Instructions for the task >> The answer is the data repeated in full, with no pictures included.

─── Raw data ───

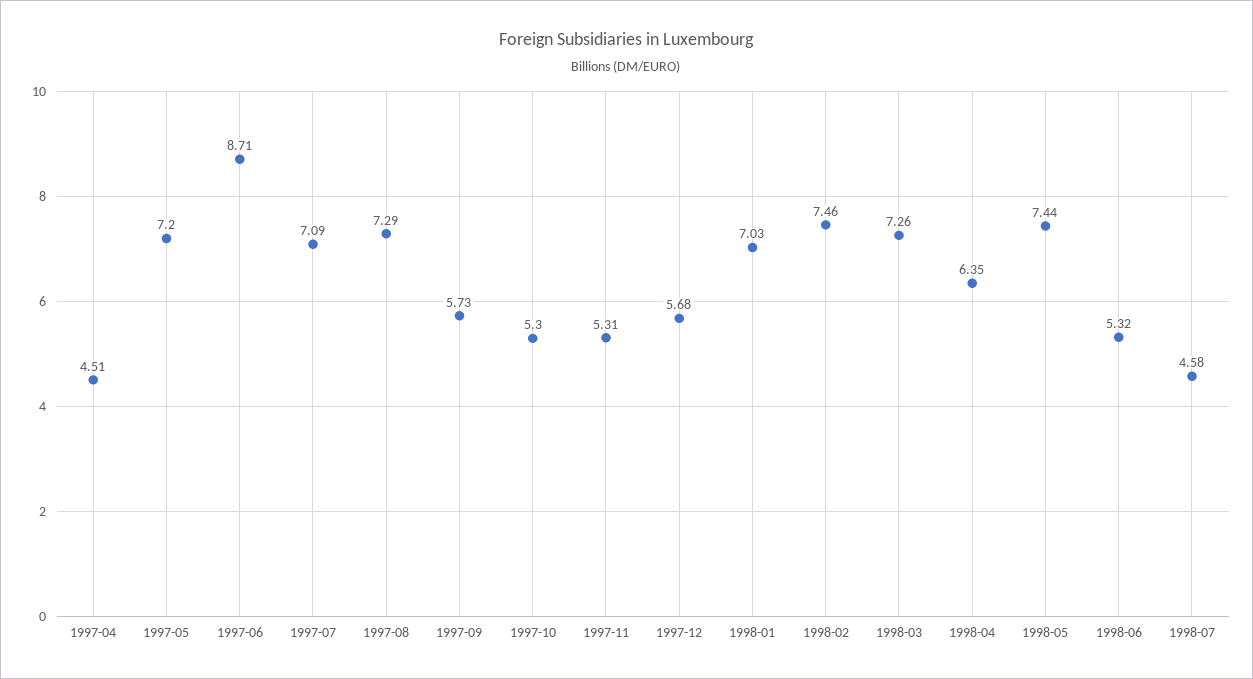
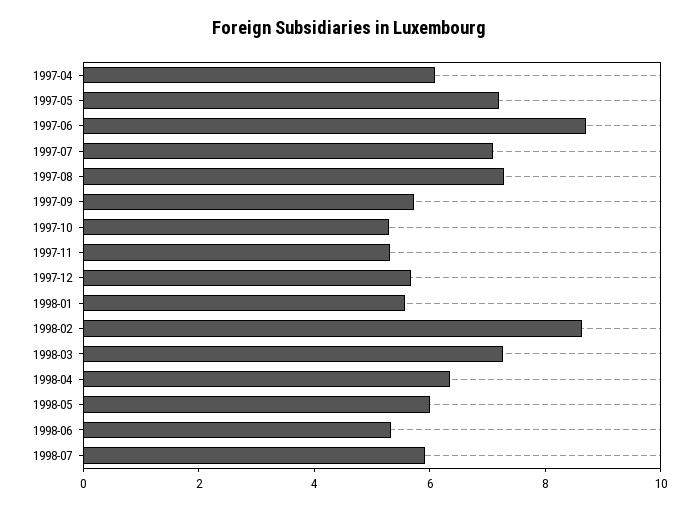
  {
-   "1997-04": 4.51,
+   "1997-04": 6,
    "1997-05": 7.2,
    "1997-06": 8.71,
    "1997-07": 7.09,
    "1997-08": 7.29,
    "1997-09": 5.73,
    "1997-10": 5.3,
    "1997-11": 5.31,
    "1997-12": 5.68,
-   "1998-01": 7.03,
+   "1998-01": 5.5,
-   "1998-02": 7.46,
+   "1998-02": 8.5,
    "1998-03": 7.26,
    "1998-04": 6.35,
-   "1998-05": 7.44,
+   "1998-05": 6,
    "1998-06": 5.32,
-   "1998-07": 4.58
+   "1998-07": 6
  }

───

Solution >>
  {
-   "1997-04": 4.51,
+   "1997-04": 6,
    "1997-05": 7.2,
    "1997-06": 8.71,
    "1997-07": 7.09,
    "1997-08": 7.29,
    "1997-09": 5.73,
    "1997-10": 5.3,
    "1997-11": 5.31,
    "1997-12": 5.68,
-   "1998-01": 7.03,
+   "1998-01": 5.5,
-   "1998-02": 7.46,
+   "1998-02": 8.5,
    "1998-03": 7.26,
    "1998-04": 6.35,
-   "1998-05": 7.44,
+   "1998-05": 6,
    "1998-06": 5.32,
-   "1998-07": 4.58
+   "1998-07": 6
  }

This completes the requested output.